Train machine learning models#

See a screencast covering this section’s steps

Now that the train and test data are in a separate Flow zone, let’s start creating models on the training data!

Create an AutoML prediction task#

The first step is to define the basic parameters of the machine learning task at hand.

  1. Click on the top-right corner of the Machine Learning Flow zone to open it.

  2. Select the train dataset.

  3. Navigate to the Lab tab of the right side panel.

  4. Among the menu of visual ML tasks, select AutoML Prediction.

Dataiku screenshot of the interface for selecting an autoML prediction task.

Now you just need to choose the target variable and which kind of models you want to build.

  1. Choose fraudulent as the target variable on which to create the prediction model.

  2. Click Create, keeping the default setting of Quick Prototypes.

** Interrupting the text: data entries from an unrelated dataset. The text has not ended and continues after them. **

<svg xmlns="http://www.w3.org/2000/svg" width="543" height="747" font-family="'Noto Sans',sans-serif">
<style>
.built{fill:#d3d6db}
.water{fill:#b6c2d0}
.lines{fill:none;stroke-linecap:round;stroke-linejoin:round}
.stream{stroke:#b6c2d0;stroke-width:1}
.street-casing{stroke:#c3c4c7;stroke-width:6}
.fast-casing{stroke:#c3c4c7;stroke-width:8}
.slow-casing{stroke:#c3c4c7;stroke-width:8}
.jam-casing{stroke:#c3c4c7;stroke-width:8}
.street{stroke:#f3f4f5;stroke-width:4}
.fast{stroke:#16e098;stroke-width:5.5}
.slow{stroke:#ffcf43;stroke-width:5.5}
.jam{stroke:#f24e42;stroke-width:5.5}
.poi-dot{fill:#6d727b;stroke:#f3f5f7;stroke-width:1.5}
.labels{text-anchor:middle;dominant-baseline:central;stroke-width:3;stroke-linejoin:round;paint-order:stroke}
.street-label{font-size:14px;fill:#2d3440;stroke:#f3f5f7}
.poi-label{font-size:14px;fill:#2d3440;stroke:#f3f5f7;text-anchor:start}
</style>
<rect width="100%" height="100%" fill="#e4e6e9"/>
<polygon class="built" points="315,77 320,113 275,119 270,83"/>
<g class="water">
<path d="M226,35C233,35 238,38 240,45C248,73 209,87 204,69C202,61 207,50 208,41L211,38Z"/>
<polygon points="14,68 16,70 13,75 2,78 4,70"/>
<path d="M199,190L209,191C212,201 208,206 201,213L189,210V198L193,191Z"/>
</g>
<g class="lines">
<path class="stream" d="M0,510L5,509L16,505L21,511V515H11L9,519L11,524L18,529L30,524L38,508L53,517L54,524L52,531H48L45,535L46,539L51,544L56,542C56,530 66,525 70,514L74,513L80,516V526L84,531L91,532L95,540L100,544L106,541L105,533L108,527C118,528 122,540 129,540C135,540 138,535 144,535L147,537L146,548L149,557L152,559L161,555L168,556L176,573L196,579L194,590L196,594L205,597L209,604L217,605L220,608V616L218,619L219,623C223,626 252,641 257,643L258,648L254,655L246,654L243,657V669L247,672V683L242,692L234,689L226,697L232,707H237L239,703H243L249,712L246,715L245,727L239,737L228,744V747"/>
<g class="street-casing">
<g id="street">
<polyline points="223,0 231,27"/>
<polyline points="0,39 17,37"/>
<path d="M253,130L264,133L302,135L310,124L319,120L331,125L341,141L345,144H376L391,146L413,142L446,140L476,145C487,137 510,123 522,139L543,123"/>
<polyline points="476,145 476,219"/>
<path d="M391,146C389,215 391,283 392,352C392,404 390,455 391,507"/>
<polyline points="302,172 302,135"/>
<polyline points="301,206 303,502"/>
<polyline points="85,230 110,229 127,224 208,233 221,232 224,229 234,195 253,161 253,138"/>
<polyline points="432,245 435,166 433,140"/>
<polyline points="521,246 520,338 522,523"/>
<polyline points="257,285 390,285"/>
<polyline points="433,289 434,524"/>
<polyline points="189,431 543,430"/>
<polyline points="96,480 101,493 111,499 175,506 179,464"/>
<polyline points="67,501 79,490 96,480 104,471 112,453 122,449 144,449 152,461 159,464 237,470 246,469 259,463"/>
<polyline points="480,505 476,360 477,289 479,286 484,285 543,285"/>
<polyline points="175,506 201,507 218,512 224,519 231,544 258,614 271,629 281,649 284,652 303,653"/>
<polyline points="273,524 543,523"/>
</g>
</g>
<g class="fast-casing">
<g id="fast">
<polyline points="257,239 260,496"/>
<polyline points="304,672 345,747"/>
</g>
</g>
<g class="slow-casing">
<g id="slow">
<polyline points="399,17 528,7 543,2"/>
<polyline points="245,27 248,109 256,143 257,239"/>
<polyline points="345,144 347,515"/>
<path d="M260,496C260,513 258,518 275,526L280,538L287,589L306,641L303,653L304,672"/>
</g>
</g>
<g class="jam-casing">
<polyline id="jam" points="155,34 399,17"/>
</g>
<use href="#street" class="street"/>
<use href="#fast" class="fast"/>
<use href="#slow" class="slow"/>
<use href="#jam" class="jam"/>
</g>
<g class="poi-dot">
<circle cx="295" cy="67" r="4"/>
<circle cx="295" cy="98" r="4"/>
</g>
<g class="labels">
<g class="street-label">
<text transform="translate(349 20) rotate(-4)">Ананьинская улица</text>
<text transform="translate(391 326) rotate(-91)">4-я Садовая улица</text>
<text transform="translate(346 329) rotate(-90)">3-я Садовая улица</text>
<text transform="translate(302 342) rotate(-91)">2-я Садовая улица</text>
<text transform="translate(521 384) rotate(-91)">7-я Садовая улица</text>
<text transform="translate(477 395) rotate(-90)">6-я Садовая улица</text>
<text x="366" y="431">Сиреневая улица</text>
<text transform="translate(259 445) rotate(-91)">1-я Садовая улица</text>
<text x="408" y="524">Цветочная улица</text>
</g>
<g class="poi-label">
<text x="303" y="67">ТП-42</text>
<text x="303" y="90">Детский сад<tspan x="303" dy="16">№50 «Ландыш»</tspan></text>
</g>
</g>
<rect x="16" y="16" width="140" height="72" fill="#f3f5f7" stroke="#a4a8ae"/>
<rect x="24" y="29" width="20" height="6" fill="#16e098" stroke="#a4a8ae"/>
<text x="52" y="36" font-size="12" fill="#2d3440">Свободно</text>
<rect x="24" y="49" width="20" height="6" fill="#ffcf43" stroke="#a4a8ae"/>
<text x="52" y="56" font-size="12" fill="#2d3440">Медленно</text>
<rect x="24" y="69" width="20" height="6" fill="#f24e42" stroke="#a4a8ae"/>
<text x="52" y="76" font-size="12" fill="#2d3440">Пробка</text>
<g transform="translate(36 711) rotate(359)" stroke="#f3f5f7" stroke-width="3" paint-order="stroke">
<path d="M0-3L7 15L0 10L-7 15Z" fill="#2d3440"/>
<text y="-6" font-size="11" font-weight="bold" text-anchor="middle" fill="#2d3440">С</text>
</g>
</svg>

Dataiku screenshot of the dialog for creating an AutoML prediction task.

Important

In addition to AutoML Prediction shown here, many other types of models can be built in a similar manner. Among visual options, you could also build time series, clustering, image classification, object detection, or causal prediction models.

You can also mix code for custom preprocessing or custom algorithms into visual models. Alternatively, those wanting to go the full code route should explore the Developer Guide.

Train models with the default design#

Based on the characteristics of the input training data, Dataiku has automatically prepared the design of the model. But no models have been trained yet!

  1. Before adjusting the design, click Train to start a model training session.

  2. Click Train again to confirm if necessary.

Dataiku screenshot of the dialog to train an ML model.